> TASK BRIEF:
In the entries below, find the line with "left wrist: (464, 503)" and the line with "left wrist: (346, 293)"; reproduce those two lines and all lines between them exactly, without pictures.

> RECORDS PROVIDED:
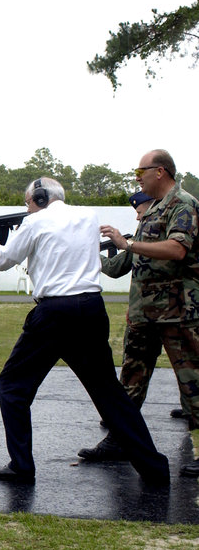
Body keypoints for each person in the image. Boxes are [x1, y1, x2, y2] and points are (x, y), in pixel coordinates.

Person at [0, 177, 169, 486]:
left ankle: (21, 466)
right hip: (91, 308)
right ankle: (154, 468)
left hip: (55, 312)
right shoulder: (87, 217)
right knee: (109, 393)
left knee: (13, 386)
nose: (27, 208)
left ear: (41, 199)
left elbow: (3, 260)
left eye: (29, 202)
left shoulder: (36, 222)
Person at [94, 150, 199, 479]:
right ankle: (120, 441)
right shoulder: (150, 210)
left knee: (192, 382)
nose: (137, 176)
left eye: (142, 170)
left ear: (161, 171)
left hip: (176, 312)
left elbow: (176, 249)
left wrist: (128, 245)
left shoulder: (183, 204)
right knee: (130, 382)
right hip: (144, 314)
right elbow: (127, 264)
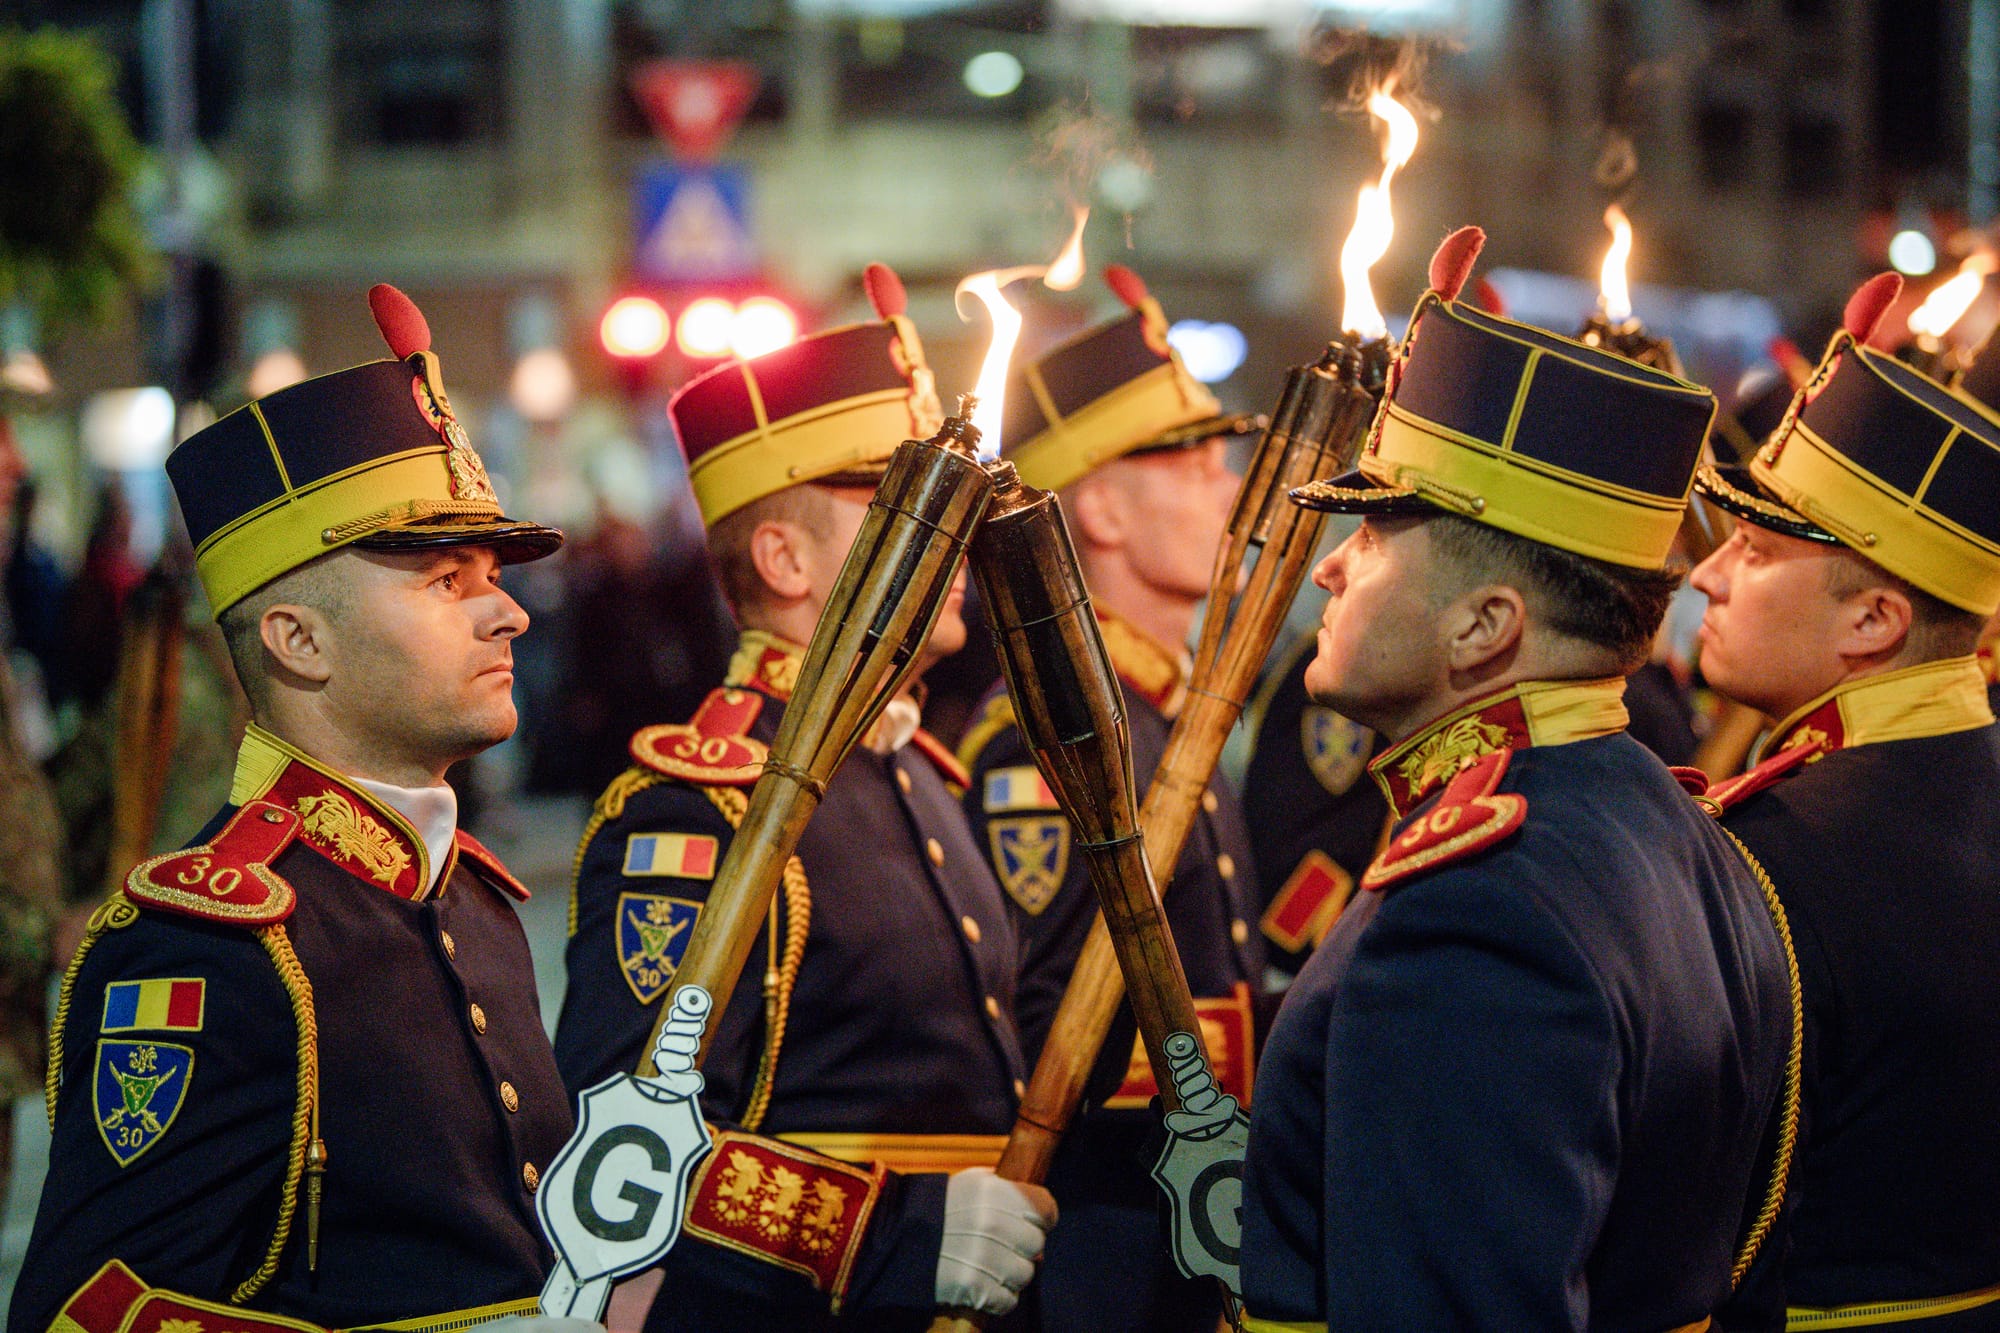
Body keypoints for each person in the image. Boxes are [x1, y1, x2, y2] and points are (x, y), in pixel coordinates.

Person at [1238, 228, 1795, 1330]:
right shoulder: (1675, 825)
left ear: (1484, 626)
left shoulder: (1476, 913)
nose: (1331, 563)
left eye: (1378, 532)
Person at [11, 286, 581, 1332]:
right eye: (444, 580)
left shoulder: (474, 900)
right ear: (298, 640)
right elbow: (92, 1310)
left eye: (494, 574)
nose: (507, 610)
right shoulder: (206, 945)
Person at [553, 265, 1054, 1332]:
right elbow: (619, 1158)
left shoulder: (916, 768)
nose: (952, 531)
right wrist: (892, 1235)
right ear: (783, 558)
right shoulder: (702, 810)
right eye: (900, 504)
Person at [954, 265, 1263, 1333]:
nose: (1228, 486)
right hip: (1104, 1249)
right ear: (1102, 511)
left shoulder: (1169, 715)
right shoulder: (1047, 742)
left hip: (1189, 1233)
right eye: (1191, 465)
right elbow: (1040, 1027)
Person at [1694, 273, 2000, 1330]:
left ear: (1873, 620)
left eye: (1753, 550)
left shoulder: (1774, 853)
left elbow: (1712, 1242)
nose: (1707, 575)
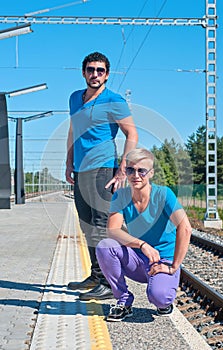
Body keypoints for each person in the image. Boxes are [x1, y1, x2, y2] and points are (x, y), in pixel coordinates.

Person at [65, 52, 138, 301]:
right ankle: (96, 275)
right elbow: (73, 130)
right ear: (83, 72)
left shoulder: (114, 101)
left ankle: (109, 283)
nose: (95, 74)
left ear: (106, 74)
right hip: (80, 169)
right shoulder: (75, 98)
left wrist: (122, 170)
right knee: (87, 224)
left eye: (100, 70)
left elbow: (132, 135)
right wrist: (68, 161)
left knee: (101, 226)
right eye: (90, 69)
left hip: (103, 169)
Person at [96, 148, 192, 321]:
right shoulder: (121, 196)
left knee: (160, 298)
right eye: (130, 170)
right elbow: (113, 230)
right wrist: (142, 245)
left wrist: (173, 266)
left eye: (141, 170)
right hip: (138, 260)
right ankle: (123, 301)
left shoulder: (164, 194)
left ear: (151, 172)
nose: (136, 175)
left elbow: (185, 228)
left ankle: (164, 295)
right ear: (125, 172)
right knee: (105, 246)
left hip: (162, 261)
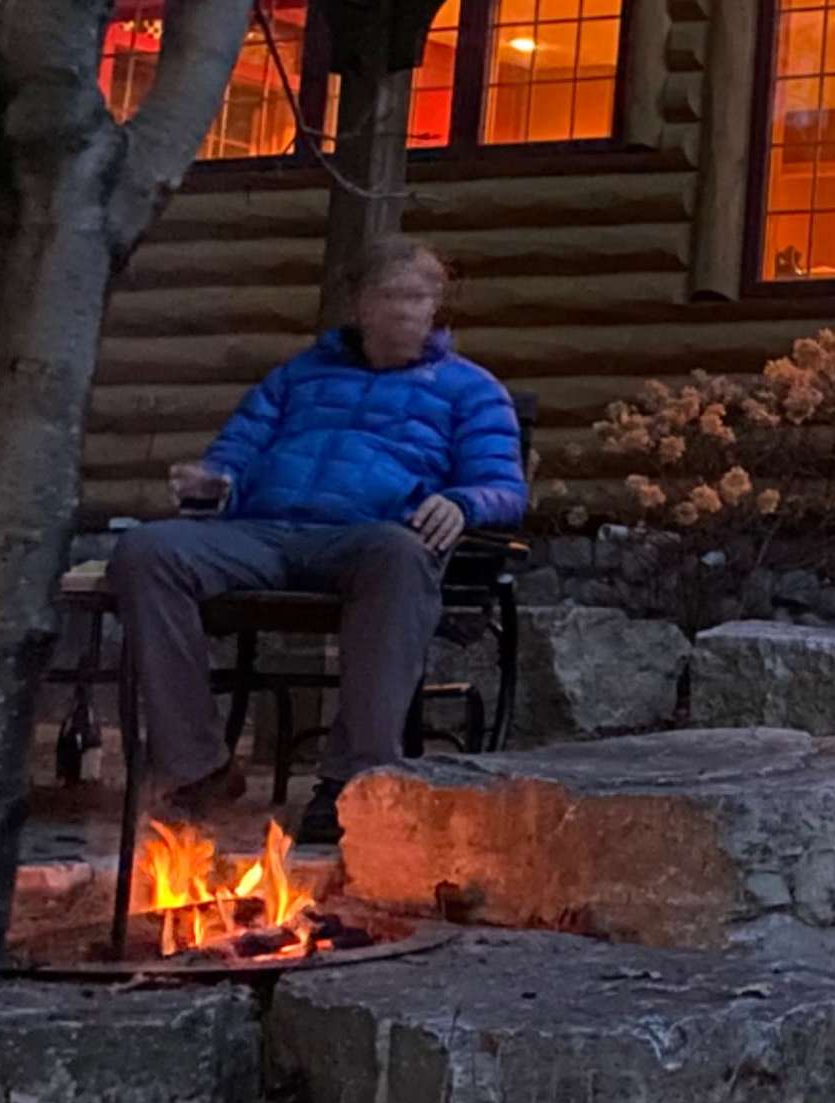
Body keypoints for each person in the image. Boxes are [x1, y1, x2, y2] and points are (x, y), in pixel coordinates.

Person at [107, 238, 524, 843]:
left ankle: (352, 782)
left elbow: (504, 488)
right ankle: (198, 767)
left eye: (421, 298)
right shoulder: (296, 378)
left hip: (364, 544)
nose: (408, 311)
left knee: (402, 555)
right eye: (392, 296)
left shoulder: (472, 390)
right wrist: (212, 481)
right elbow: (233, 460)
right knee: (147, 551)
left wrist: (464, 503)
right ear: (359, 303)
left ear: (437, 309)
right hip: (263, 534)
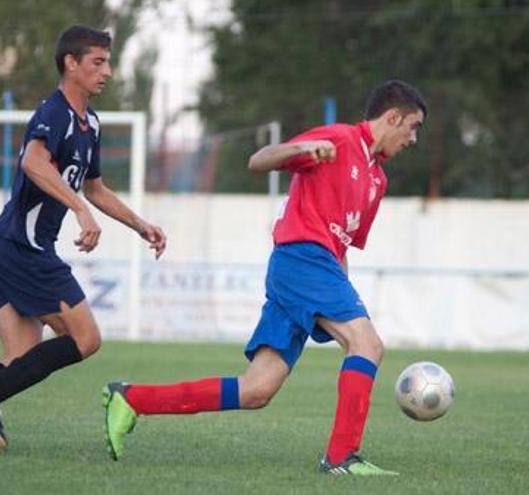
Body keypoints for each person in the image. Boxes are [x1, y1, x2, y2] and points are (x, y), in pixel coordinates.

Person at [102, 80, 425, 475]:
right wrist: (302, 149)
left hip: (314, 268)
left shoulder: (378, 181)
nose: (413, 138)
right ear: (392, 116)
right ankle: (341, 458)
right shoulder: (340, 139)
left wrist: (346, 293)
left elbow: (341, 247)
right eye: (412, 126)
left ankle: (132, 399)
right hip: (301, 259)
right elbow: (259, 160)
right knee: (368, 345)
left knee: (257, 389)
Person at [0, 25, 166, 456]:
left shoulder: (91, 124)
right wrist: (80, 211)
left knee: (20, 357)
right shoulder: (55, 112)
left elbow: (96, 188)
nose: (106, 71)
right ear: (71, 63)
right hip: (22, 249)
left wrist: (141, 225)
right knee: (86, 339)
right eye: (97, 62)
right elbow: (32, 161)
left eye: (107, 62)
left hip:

> WRITTEN REPLY:
left wrist: (464, 503)
right ear: (359, 303)
left ear: (437, 309)
right hip: (263, 534)
Body keypoints for each person in the image. Boxes are [x1, y1, x2, y2] and points are (x, y), in pixel coordinates.

Person at [102, 80, 425, 475]:
right wrist: (302, 149)
left hip: (314, 268)
left shoulder: (378, 181)
nose: (413, 138)
right ear: (392, 116)
right ankle: (341, 458)
right shoulder: (340, 139)
left wrist: (346, 293)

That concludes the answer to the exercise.